Task to complete:
Can you copy the lines below character for character, with no changes?

Information supplied:
------------------------------------------------
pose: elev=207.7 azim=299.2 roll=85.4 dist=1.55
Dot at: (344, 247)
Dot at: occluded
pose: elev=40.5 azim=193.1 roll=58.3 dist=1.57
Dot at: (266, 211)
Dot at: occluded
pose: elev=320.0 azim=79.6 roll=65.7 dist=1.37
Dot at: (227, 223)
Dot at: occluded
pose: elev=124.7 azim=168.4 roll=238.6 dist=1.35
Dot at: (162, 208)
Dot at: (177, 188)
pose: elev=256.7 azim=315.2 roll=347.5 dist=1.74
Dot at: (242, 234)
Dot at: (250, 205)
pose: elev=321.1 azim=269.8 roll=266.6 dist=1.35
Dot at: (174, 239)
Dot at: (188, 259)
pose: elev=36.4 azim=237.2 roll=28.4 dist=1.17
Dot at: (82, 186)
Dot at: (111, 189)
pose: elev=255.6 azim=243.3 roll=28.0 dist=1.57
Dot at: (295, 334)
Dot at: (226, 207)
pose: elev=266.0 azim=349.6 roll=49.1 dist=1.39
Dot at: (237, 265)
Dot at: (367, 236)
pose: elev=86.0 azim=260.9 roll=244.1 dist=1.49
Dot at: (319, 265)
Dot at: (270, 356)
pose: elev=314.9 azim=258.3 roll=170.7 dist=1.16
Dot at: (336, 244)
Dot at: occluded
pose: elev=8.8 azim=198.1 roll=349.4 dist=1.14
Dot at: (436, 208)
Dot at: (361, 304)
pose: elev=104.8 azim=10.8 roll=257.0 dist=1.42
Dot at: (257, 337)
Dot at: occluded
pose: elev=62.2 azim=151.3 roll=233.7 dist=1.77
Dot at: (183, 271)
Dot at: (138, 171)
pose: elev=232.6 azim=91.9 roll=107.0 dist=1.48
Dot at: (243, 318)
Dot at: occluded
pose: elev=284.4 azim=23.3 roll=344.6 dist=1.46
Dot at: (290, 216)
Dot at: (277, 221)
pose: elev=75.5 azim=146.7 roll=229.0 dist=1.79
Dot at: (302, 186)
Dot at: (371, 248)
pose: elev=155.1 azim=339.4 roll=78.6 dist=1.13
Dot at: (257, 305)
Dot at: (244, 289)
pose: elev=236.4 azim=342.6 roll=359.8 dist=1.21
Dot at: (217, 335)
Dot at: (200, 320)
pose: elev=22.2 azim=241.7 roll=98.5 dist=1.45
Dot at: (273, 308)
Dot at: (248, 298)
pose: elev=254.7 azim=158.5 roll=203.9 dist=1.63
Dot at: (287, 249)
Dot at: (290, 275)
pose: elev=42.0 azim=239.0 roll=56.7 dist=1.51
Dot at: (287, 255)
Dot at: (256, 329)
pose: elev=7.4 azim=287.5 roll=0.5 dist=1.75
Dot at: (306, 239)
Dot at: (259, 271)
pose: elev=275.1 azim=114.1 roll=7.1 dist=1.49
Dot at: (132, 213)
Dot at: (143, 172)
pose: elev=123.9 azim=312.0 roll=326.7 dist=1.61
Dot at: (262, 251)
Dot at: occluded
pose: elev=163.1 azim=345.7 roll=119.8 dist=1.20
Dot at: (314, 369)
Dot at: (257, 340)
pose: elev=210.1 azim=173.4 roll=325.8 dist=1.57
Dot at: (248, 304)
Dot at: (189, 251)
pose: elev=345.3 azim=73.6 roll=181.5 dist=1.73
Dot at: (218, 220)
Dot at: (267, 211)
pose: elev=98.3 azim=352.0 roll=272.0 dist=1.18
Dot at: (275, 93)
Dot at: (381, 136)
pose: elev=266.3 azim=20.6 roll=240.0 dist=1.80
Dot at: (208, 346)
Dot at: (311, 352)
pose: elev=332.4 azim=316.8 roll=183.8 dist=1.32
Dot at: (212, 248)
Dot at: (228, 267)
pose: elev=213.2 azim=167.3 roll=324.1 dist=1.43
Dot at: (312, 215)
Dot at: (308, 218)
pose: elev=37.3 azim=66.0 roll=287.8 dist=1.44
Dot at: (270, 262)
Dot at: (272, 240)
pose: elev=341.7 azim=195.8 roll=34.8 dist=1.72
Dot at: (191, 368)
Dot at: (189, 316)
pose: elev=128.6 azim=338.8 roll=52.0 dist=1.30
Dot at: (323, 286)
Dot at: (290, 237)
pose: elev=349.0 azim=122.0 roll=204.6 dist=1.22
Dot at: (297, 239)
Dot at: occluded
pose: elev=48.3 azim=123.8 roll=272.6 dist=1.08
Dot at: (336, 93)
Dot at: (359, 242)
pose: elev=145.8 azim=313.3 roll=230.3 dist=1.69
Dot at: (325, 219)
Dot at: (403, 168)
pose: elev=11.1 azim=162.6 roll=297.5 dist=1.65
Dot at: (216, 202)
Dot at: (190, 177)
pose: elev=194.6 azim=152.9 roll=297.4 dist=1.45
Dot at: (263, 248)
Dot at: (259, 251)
------------------------------------------------
Result:
pose: elev=207.7 azim=299.2 roll=85.4 dist=1.55
Dot at: (344, 247)
Dot at: occluded
pose: elev=40.5 azim=193.1 roll=58.3 dist=1.57
Dot at: (266, 211)
Dot at: occluded
pose: elev=320.0 azim=79.6 roll=65.7 dist=1.37
Dot at: (227, 223)
Dot at: occluded
pose: elev=124.7 azim=168.4 roll=238.6 dist=1.35
Dot at: (162, 208)
Dot at: (177, 188)
pose: elev=256.7 azim=315.2 roll=347.5 dist=1.74
Dot at: (242, 234)
Dot at: (250, 205)
pose: elev=321.1 azim=269.8 roll=266.6 dist=1.35
Dot at: (174, 239)
Dot at: (188, 259)
pose: elev=36.4 azim=237.2 roll=28.4 dist=1.17
Dot at: (82, 186)
Dot at: (111, 189)
pose: elev=255.6 azim=243.3 roll=28.0 dist=1.57
Dot at: (295, 334)
Dot at: (226, 207)
pose: elev=266.0 azim=349.6 roll=49.1 dist=1.39
Dot at: (237, 265)
Dot at: (367, 236)
pose: elev=86.0 azim=260.9 roll=244.1 dist=1.49
Dot at: (319, 265)
Dot at: (270, 356)
pose: elev=314.9 azim=258.3 roll=170.7 dist=1.16
Dot at: (336, 244)
Dot at: occluded
pose: elev=8.8 azim=198.1 roll=349.4 dist=1.14
Dot at: (436, 208)
Dot at: (361, 304)
pose: elev=104.8 azim=10.8 roll=257.0 dist=1.42
Dot at: (257, 337)
Dot at: occluded
pose: elev=62.2 azim=151.3 roll=233.7 dist=1.77
Dot at: (183, 271)
Dot at: (138, 171)
pose: elev=232.6 azim=91.9 roll=107.0 dist=1.48
Dot at: (243, 318)
Dot at: occluded
pose: elev=284.4 azim=23.3 roll=344.6 dist=1.46
Dot at: (290, 216)
Dot at: (277, 221)
pose: elev=75.5 azim=146.7 roll=229.0 dist=1.79
Dot at: (302, 186)
Dot at: (371, 248)
pose: elev=155.1 azim=339.4 roll=78.6 dist=1.13
Dot at: (257, 305)
Dot at: (244, 289)
pose: elev=236.4 azim=342.6 roll=359.8 dist=1.21
Dot at: (217, 335)
Dot at: (200, 320)
pose: elev=22.2 azim=241.7 roll=98.5 dist=1.45
Dot at: (273, 308)
Dot at: (248, 298)
pose: elev=254.7 azim=158.5 roll=203.9 dist=1.63
Dot at: (287, 249)
Dot at: (290, 275)
pose: elev=42.0 azim=239.0 roll=56.7 dist=1.51
Dot at: (287, 255)
Dot at: (256, 329)
pose: elev=7.4 azim=287.5 roll=0.5 dist=1.75
Dot at: (306, 239)
Dot at: (259, 271)
pose: elev=275.1 azim=114.1 roll=7.1 dist=1.49
Dot at: (132, 213)
Dot at: (143, 172)
pose: elev=123.9 azim=312.0 roll=326.7 dist=1.61
Dot at: (262, 251)
Dot at: occluded
pose: elev=163.1 azim=345.7 roll=119.8 dist=1.20
Dot at: (314, 369)
Dot at: (257, 340)
pose: elev=210.1 azim=173.4 roll=325.8 dist=1.57
Dot at: (248, 304)
Dot at: (189, 251)
pose: elev=345.3 azim=73.6 roll=181.5 dist=1.73
Dot at: (218, 220)
Dot at: (267, 211)
pose: elev=98.3 azim=352.0 roll=272.0 dist=1.18
Dot at: (275, 93)
Dot at: (381, 136)
pose: elev=266.3 azim=20.6 roll=240.0 dist=1.80
Dot at: (208, 346)
Dot at: (311, 352)
pose: elev=332.4 azim=316.8 roll=183.8 dist=1.32
Dot at: (212, 248)
Dot at: (228, 267)
pose: elev=213.2 azim=167.3 roll=324.1 dist=1.43
Dot at: (312, 215)
Dot at: (308, 218)
pose: elev=37.3 azim=66.0 roll=287.8 dist=1.44
Dot at: (270, 262)
Dot at: (272, 240)
pose: elev=341.7 azim=195.8 roll=34.8 dist=1.72
Dot at: (191, 368)
Dot at: (189, 316)
pose: elev=128.6 azim=338.8 roll=52.0 dist=1.30
Dot at: (323, 286)
Dot at: (290, 237)
pose: elev=349.0 azim=122.0 roll=204.6 dist=1.22
Dot at: (297, 239)
Dot at: occluded
pose: elev=48.3 azim=123.8 roll=272.6 dist=1.08
Dot at: (336, 93)
Dot at: (359, 242)
pose: elev=145.8 azim=313.3 roll=230.3 dist=1.69
Dot at: (325, 219)
Dot at: (403, 168)
pose: elev=11.1 azim=162.6 roll=297.5 dist=1.65
Dot at: (216, 202)
Dot at: (190, 177)
pose: elev=194.6 azim=152.9 roll=297.4 dist=1.45
Dot at: (263, 248)
Dot at: (259, 251)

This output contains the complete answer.